Saved data entries

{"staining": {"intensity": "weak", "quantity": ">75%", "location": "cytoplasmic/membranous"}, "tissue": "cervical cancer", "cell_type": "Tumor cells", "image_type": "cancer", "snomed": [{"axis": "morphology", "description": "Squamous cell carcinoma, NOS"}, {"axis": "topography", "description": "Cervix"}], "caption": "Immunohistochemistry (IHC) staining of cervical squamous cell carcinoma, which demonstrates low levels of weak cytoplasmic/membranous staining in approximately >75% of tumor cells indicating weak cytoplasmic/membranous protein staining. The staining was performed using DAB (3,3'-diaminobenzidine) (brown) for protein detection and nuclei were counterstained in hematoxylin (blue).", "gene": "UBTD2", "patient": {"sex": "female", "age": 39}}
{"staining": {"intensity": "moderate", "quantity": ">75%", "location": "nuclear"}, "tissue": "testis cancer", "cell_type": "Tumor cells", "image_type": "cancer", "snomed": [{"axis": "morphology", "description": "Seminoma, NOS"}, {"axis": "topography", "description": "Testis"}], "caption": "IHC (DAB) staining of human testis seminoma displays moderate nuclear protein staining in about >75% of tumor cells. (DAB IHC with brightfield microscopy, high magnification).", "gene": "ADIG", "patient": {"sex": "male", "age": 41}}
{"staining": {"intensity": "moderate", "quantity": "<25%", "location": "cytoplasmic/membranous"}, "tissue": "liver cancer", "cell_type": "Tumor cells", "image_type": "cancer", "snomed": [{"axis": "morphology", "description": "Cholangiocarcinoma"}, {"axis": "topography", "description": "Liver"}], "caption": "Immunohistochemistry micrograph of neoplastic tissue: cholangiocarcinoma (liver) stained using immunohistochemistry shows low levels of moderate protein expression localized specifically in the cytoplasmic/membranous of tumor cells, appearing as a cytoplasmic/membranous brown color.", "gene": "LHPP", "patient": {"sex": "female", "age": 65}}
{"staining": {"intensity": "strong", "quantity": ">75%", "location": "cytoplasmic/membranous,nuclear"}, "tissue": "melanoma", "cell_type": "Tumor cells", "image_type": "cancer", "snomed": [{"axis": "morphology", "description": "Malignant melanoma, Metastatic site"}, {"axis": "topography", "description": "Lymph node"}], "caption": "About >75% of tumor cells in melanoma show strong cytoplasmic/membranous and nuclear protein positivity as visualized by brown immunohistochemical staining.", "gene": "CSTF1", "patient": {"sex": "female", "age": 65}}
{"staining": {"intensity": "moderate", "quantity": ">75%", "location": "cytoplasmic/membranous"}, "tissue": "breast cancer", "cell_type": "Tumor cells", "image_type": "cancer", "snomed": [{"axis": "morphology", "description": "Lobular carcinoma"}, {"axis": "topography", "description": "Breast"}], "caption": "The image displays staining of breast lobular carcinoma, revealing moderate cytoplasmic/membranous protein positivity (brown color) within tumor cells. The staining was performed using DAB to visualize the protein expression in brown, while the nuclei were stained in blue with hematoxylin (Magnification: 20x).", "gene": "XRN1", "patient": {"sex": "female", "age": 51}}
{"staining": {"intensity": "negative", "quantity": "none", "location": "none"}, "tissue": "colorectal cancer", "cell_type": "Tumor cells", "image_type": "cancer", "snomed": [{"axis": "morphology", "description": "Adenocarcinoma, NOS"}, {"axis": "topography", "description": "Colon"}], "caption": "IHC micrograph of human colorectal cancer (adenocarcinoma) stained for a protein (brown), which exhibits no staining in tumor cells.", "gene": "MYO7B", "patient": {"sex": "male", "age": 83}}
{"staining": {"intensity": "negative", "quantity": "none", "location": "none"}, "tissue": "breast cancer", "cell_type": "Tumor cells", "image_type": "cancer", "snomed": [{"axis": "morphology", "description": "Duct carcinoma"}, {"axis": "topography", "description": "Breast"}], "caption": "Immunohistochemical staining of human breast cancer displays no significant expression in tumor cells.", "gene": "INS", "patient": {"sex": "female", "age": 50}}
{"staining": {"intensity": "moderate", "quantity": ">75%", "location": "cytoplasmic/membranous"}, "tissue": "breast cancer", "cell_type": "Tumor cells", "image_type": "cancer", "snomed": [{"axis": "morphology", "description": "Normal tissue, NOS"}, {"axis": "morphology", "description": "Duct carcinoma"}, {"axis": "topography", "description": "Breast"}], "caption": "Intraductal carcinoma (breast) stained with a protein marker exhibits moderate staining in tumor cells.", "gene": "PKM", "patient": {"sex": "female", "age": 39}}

_Work to be completed_. Restate the data above word for word.

_The answer_.
{"staining": {"intensity": "weak", "quantity": ">75%", "location": "cytoplasmic/membranous"}, "tissue": "cervical cancer", "cell_type": "Tumor cells", "image_type": "cancer", "snomed": [{"axis": "morphology", "description": "Squamous cell carcinoma, NOS"}, {"axis": "topography", "description": "Cervix"}], "caption": "Immunohistochemistry (IHC) staining of cervical squamous cell carcinoma, which demonstrates low levels of weak cytoplasmic/membranous staining in approximately >75% of tumor cells indicating weak cytoplasmic/membranous protein staining. The staining was performed using DAB (3,3'-diaminobenzidine) (brown) for protein detection and nuclei were counterstained in hematoxylin (blue).", "gene": "UBTD2", "patient": {"sex": "female", "age": 39}}
{"staining": {"intensity": "moderate", "quantity": ">75%", "location": "nuclear"}, "tissue": "testis cancer", "cell_type": "Tumor cells", "image_type": "cancer", "snomed": [{"axis": "morphology", "description": "Seminoma, NOS"}, {"axis": "topography", "description": "Testis"}], "caption": "IHC (DAB) staining of human testis seminoma displays moderate nuclear protein staining in about >75% of tumor cells. (DAB IHC with brightfield microscopy, high magnification).", "gene": "ADIG", "patient": {"sex": "male", "age": 41}}
{"staining": {"intensity": "moderate", "quantity": "<25%", "location": "cytoplasmic/membranous"}, "tissue": "liver cancer", "cell_type": "Tumor cells", "image_type": "cancer", "snomed": [{"axis": "morphology", "description": "Cholangiocarcinoma"}, {"axis": "topography", "description": "Liver"}], "caption": "Immunohistochemistry micrograph of neoplastic tissue: cholangiocarcinoma (liver) stained using immunohistochemistry shows low levels of moderate protein expression localized specifically in the cytoplasmic/membranous of tumor cells, appearing as a cytoplasmic/membranous brown color.", "gene": "LHPP", "patient": {"sex": "female", "age": 65}}
{"staining": {"intensity": "strong", "quantity": ">75%", "location": "cytoplasmic/membranous,nuclear"}, "tissue": "melanoma", "cell_type": "Tumor cells", "image_type": "cancer", "snomed": [{"axis": "morphology", "description": "Malignant melanoma, Metastatic site"}, {"axis": "topography", "description": "Lymph node"}], "caption": "About >75% of tumor cells in melanoma show strong cytoplasmic/membranous and nuclear protein positivity as visualized by brown immunohistochemical staining.", "gene": "CSTF1", "patient": {"sex": "female", "age": 65}}
{"staining": {"intensity": "moderate", "quantity": ">75%", "location": "cytoplasmic/membranous"}, "tissue": "breast cancer", "cell_type": "Tumor cells", "image_type": "cancer", "snomed": [{"axis": "morphology", "description": "Lobular carcinoma"}, {"axis": "topography", "description": "Breast"}], "caption": "The image displays staining of breast lobular carcinoma, revealing moderate cytoplasmic/membranous protein positivity (brown color) within tumor cells. The staining was performed using DAB to visualize the protein expression in brown, while the nuclei were stained in blue with hematoxylin (Magnification: 20x).", "gene": "XRN1", "patient": {"sex": "female", "age": 51}}
{"staining": {"intensity": "negative", "quantity": "none", "location": "none"}, "tissue": "colorectal cancer", "cell_type": "Tumor cells", "image_type": "cancer", "snomed": [{"axis": "morphology", "description": "Adenocarcinoma, NOS"}, {"axis": "topography", "description": "Colon"}], "caption": "IHC micrograph of human colorectal cancer (adenocarcinoma) stained for a protein (brown), which exhibits no staining in tumor cells.", "gene": "MYO7B", "patient": {"sex": "male", "age": 83}}
{"staining": {"intensity": "negative", "quantity": "none", "location": "none"}, "tissue": "breast cancer", "cell_type": "Tumor cells", "image_type": "cancer", "snomed": [{"axis": "morphology", "description": "Duct carcinoma"}, {"axis": "topography", "description": "Breast"}], "caption": "Immunohistochemical staining of human breast cancer displays no significant expression in tumor cells.", "gene": "INS", "patient": {"sex": "female", "age": 50}}
{"staining": {"intensity": "moderate", "quantity": ">75%", "location": "cytoplasmic/membranous"}, "tissue": "breast cancer", "cell_type": "Tumor cells", "image_type": "cancer", "snomed": [{"axis": "morphology", "description": "Normal tissue, NOS"}, {"axis": "morphology", "description": "Duct carcinoma"}, {"axis": "topography", "description": "Breast"}], "caption": "Intraductal carcinoma (breast) stained with a protein marker exhibits moderate staining in tumor cells.", "gene": "PKM", "patient": {"sex": "female", "age": 39}}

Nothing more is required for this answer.